■ **Task to carry out**: Setting pictures aside, output exactly the lines from the start of the records to the line with "left elbow: (549, 329)", that line included.

== Segment start ==

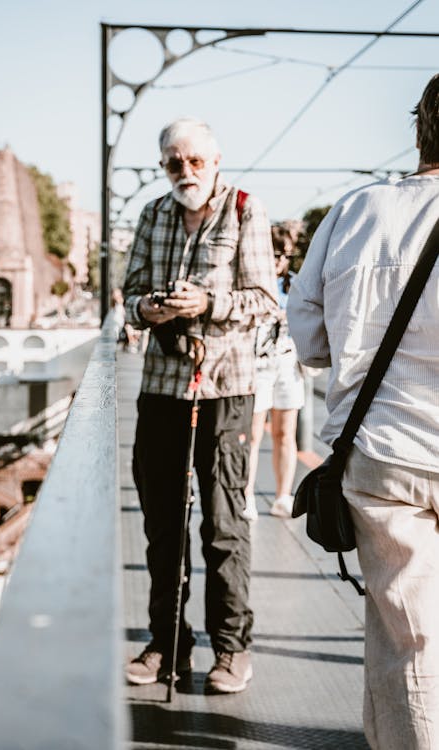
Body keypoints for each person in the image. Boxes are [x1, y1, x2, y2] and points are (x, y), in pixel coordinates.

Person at [287, 74, 439, 750]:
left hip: (381, 454)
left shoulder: (354, 212)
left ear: (419, 127)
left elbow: (312, 342)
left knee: (404, 635)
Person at [123, 117, 277, 694]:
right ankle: (167, 645)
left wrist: (209, 302)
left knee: (222, 524)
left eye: (195, 161)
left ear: (215, 160)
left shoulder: (244, 209)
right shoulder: (152, 214)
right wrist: (152, 309)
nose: (184, 172)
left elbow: (264, 300)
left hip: (224, 389)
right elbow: (130, 290)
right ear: (163, 165)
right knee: (163, 525)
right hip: (161, 387)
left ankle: (232, 649)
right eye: (172, 163)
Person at [243, 229, 305, 522]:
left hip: (288, 363)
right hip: (257, 364)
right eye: (276, 253)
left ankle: (283, 495)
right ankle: (247, 496)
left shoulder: (295, 284)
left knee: (285, 432)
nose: (281, 261)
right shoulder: (253, 281)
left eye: (286, 255)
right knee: (253, 433)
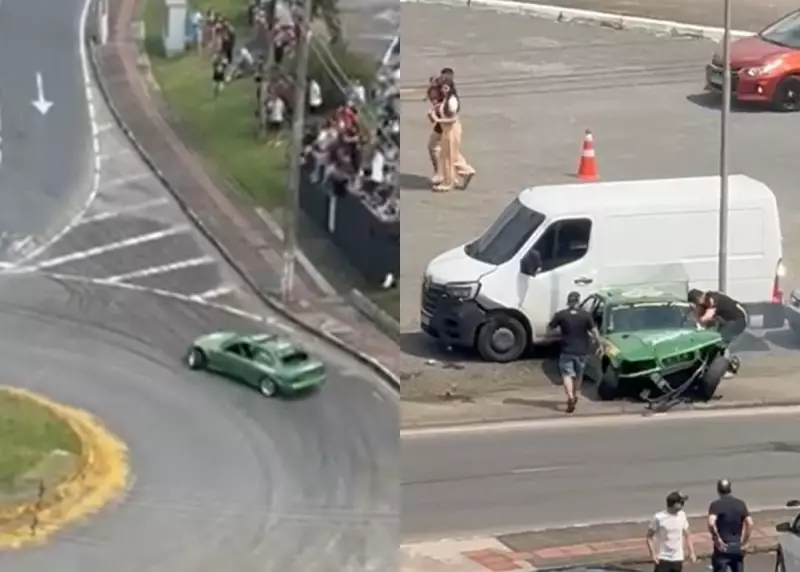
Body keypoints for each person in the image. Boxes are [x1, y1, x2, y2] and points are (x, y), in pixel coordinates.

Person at [547, 291, 598, 413]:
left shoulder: (561, 315)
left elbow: (549, 329)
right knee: (578, 376)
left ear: (568, 302)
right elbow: (595, 331)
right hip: (582, 352)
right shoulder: (586, 315)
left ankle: (570, 396)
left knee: (567, 375)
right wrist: (598, 343)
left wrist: (557, 334)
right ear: (578, 302)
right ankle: (575, 395)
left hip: (566, 350)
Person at [687, 289, 747, 376]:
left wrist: (699, 323)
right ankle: (717, 363)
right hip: (726, 320)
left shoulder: (711, 297)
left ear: (698, 298)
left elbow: (708, 315)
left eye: (696, 304)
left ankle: (728, 366)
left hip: (739, 319)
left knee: (720, 341)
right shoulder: (703, 303)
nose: (697, 306)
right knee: (712, 338)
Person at [708, 479, 753, 572]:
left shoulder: (715, 505)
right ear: (730, 489)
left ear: (718, 490)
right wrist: (745, 542)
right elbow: (750, 523)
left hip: (722, 547)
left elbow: (711, 523)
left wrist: (717, 539)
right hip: (737, 545)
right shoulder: (740, 504)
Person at [646, 491, 697, 572]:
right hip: (663, 558)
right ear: (674, 504)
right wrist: (653, 554)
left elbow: (688, 535)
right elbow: (649, 537)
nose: (683, 505)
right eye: (681, 503)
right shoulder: (659, 518)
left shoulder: (682, 515)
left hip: (678, 558)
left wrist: (692, 553)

== Segment end ==

■ **Task result**:
Body keypoints for each person in the image. Boxes are [x1, y1, x2, y2] and points are (x, y), in pixel coordinates.

Person at [287, 74, 439, 750]:
left hip: (381, 454)
left shoulder: (354, 212)
left ear: (419, 127)
left elbow: (312, 342)
left knee: (404, 635)
Person at [123, 117, 277, 694]:
right ankle: (167, 645)
left wrist: (209, 302)
left knee: (222, 524)
left eye: (195, 161)
left ear: (215, 160)
left shoulder: (244, 209)
right shoulder: (152, 214)
right wrist: (152, 309)
nose: (184, 172)
left elbow: (264, 300)
left hip: (224, 389)
right elbow: (130, 290)
right ear: (163, 165)
right knee: (163, 525)
right hip: (161, 387)
left ankle: (232, 649)
right eye: (172, 163)
Person at [243, 229, 305, 522]:
left hip: (288, 363)
right hip: (257, 364)
right eye: (276, 253)
left ankle: (283, 495)
right ankle: (247, 496)
left shoulder: (295, 284)
left knee: (285, 432)
nose: (281, 261)
right shoulder: (253, 281)
left eye: (286, 255)
right knee: (253, 433)
Body keypoints for each person in the image. Boxes are [x1, y1, x2, y2] and points are (x, y), in pixel coordinates.

Person at [547, 291, 598, 413]:
left shoulder: (561, 315)
left elbow: (549, 329)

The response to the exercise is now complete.